DATA EXCERPTS -
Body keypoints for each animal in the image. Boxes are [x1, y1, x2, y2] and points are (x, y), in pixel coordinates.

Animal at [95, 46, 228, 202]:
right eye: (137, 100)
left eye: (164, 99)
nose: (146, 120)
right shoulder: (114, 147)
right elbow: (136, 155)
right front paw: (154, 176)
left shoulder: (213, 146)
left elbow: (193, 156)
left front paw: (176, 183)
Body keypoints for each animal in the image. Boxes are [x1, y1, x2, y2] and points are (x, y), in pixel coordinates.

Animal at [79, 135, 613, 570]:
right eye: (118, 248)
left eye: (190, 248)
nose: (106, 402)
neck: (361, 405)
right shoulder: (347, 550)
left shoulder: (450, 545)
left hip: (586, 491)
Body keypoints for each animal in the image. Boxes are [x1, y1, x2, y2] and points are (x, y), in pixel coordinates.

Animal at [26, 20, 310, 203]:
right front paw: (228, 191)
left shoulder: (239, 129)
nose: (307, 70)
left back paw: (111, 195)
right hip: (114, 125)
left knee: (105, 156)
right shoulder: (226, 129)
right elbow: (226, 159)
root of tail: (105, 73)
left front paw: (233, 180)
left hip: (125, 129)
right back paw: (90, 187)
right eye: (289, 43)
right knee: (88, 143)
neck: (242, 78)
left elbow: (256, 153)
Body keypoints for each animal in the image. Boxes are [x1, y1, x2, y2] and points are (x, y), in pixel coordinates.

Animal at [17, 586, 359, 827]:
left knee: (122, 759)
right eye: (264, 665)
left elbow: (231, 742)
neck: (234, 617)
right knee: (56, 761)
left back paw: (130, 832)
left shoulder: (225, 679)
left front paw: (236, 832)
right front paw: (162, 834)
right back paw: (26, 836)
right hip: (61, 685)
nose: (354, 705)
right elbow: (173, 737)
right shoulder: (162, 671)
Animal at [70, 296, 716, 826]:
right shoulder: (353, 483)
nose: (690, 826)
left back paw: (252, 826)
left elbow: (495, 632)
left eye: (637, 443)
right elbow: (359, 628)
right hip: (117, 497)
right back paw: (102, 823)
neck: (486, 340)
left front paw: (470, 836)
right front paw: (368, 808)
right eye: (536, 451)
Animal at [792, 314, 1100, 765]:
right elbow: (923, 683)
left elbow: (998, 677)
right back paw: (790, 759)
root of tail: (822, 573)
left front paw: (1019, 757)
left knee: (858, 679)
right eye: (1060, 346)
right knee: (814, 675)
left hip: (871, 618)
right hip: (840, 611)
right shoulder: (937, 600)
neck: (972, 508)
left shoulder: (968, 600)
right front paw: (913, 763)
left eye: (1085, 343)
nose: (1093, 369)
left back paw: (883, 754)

TASK GOAL - As you read the records above, find each line that contains "shoulder" and copy it.

TASK ANSWER -
right shoulder: (114, 147)
left shoulder: (213, 146)
right shoulder: (347, 550)
left shoulder: (450, 545)
left shoulder: (239, 129)
right shoulder: (226, 129)
left shoulder: (225, 679)
right shoulder: (162, 671)
right shoulder: (353, 483)
right shoulder: (937, 600)
left shoulder: (968, 600)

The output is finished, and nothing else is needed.